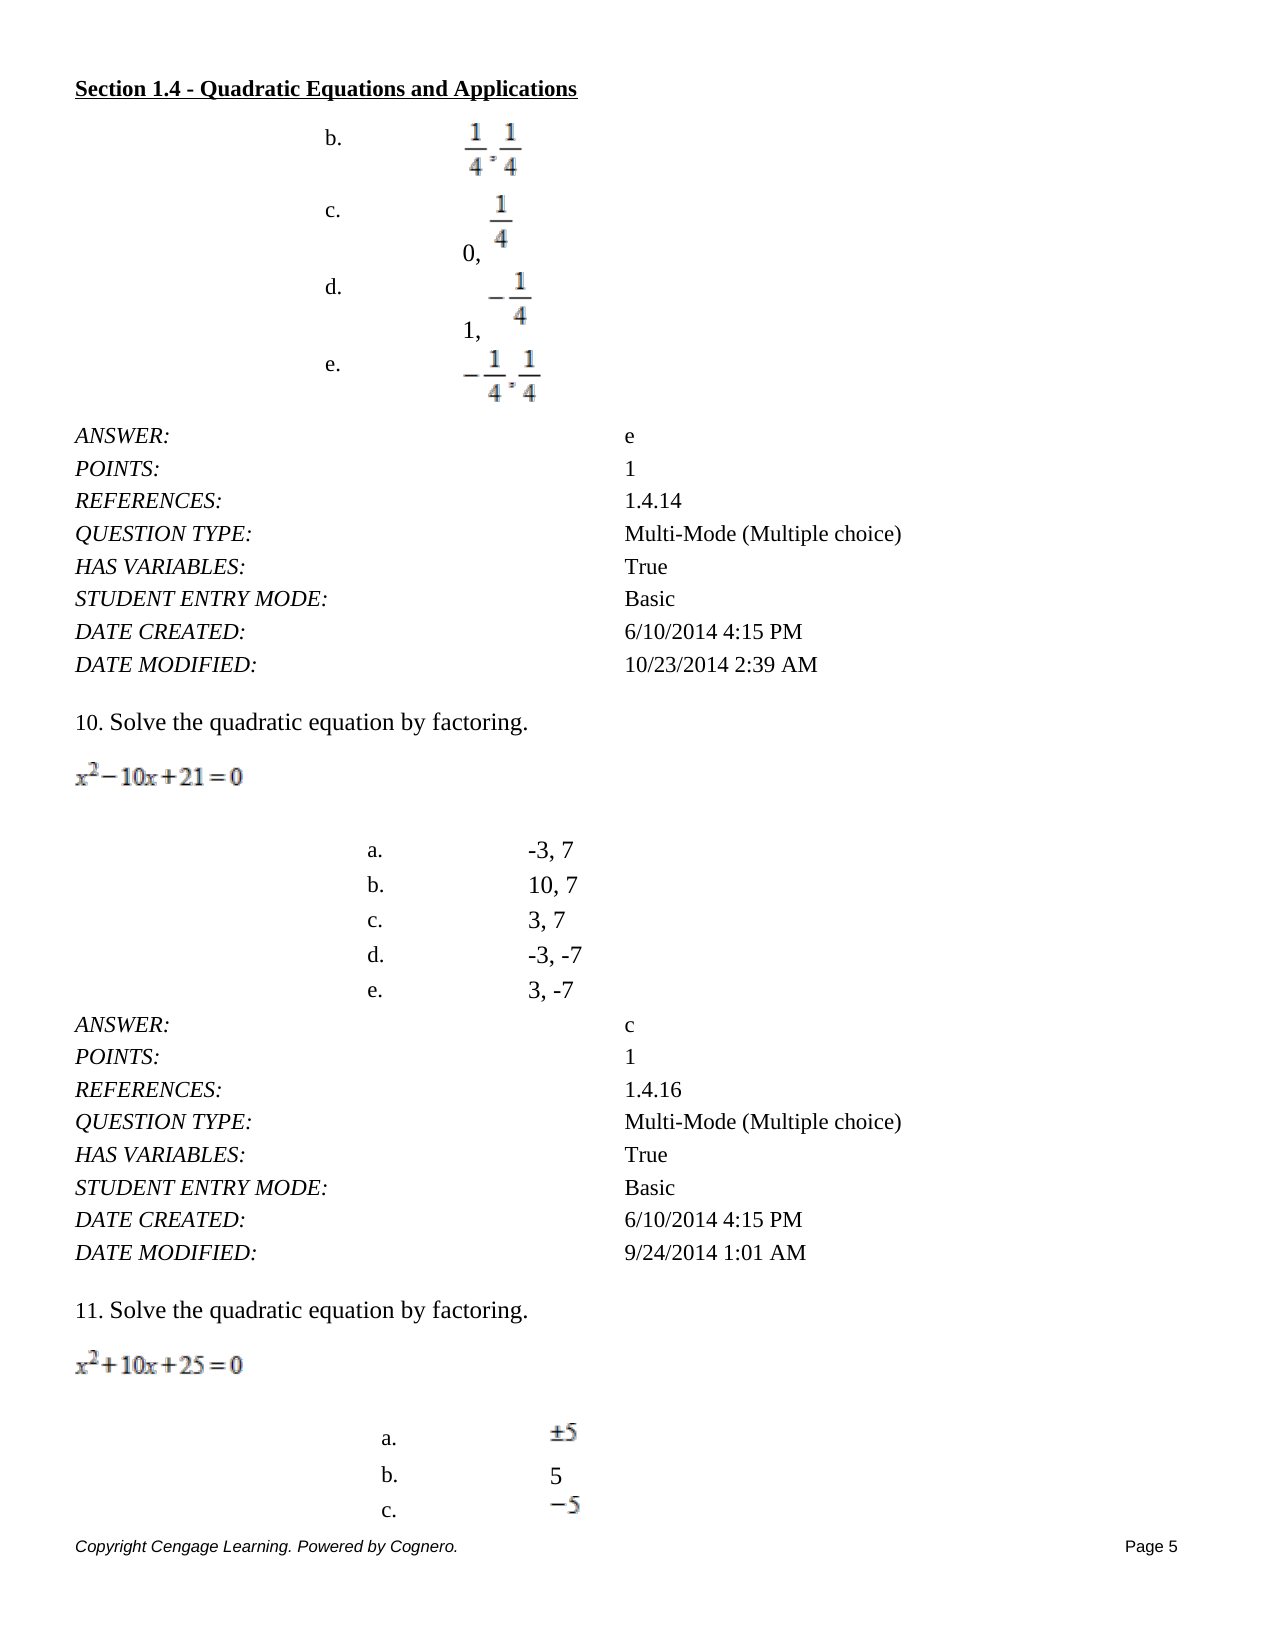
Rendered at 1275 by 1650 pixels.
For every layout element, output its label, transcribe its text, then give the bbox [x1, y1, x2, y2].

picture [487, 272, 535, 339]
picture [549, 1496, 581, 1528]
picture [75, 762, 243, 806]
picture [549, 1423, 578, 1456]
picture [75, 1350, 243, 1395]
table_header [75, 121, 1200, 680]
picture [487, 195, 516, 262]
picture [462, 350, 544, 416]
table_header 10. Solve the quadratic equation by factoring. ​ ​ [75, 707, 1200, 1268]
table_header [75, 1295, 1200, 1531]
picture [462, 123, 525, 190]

-*-

Repeat each record exactly as shown above, dropping all images.

Rendered at 1275 by 1650 pixels.
For every layout element, output its label, transcribe its text, then give the bbox [x1, y1, x2, y2].

picture [487, 272, 535, 339]
picture [549, 1496, 581, 1528]
picture [75, 762, 243, 806]
picture [549, 1423, 578, 1456]
picture [75, 1350, 243, 1395]
table_header [75, 121, 1200, 680]
picture [487, 195, 516, 262]
picture [462, 350, 544, 416]
table_header 10. Solve the quadratic equation by factoring. ​ ​ [75, 707, 1200, 1268]
table_header [75, 1295, 1200, 1531]
picture [462, 123, 525, 190]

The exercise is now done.